What to measure instead

The fix starts with measuring the right thing. Time to proficiency connects the investment decision to the business outcome because it captures what sits between deployment and value realisation: the elapsed time from go-live to productive, independent use.

  • Task completion, not training completion. Can employees finish the workflows they need without help, workarounds, or errors? Measuring this requires visibility into how applications are actually being used post-deployment.
  • Cohort benchmarking. Comparing proficiency curves across departments, sites, or roles exposes where support is working and where it is failing. Aggregate averages hide the variation that matters.
  • Adoption scoring over satisfaction surveys. Multi-dimension adoption measurement (combining engagement, task success, and retention data) gives a continuously updated picture rather than a point-in-time snapshot.

Here is an example. An organization rolls out a new compliance workflow across 2,000 users. To keep adoption on track after go-live, Userlane’s Application Intelligence monitors how employees are actually using the workflow, flagging where they get stuck, drop off, or build workarounds.

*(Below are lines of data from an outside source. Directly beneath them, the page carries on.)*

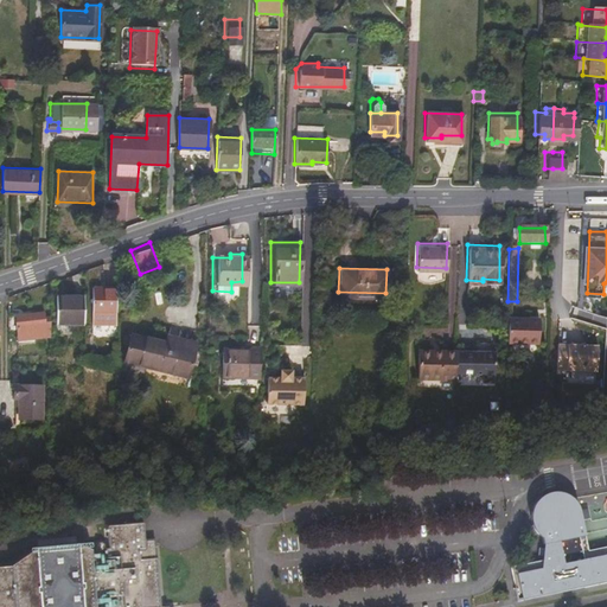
[(91,311),(114,312),(114,287),(91,287),(91,311)]
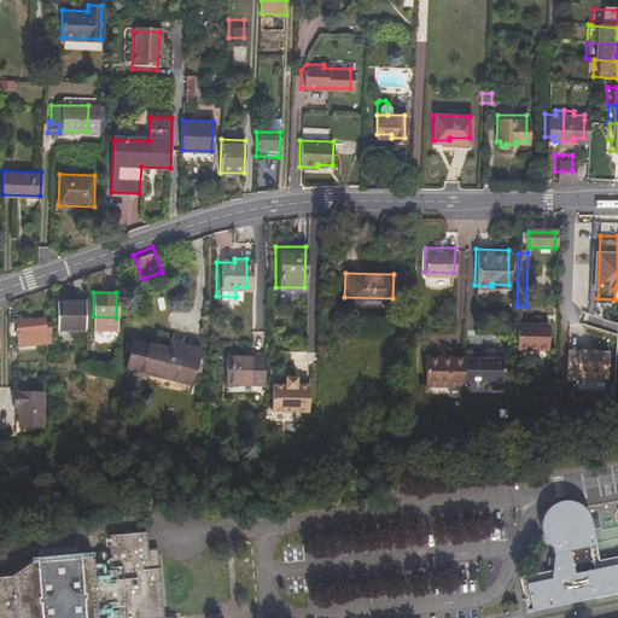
[(344,297),(344,305),(392,308),(392,298),(344,297)]
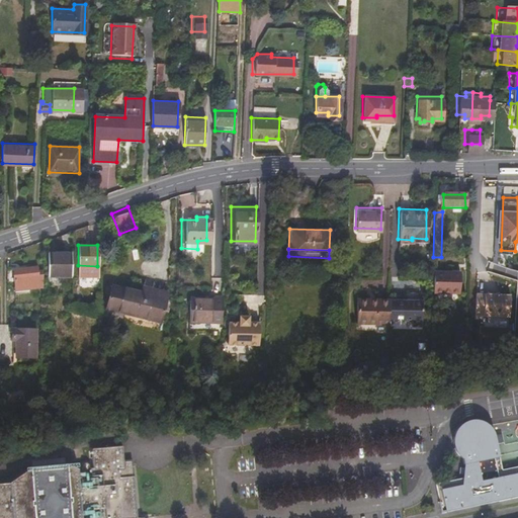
[(48,276),(71,277),(71,274),(72,255),(49,254),(48,276)]
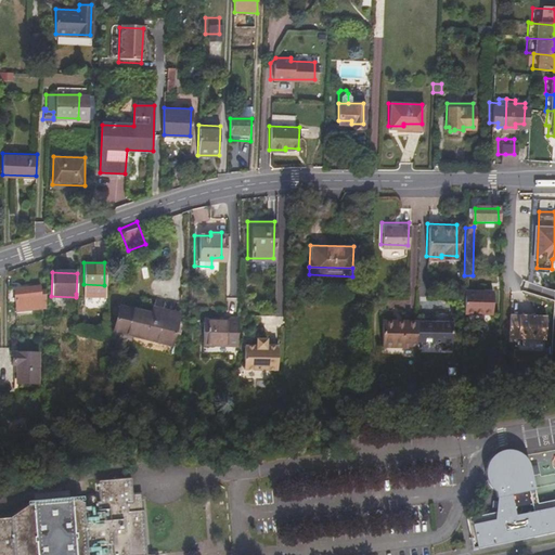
[(84,294),(103,294),(104,285),(84,284),(84,294)]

When HEART Analytics shows that one team is consistently failing at a specific step, Contextual Assistance delivers in-app guidance right at that step, so employees get help in the moment rather than after the fact. The result: the proficiency gap shrinks, time to productive use drops, and the organization has the data to prove it.

The bottom line

The post-go-live productivity dip has been documented in operations research for more than 20 years. What has changed is the scale (every organization is now running simultaneous software and AI rollouts) and the availability of tools that can measure proficiency continuously rather than relying on training completion as a proxy.

Time to proficiency is the metric that connects your software investment to its intended outcome. If you are not measuring it, you are managing adoption by assumption.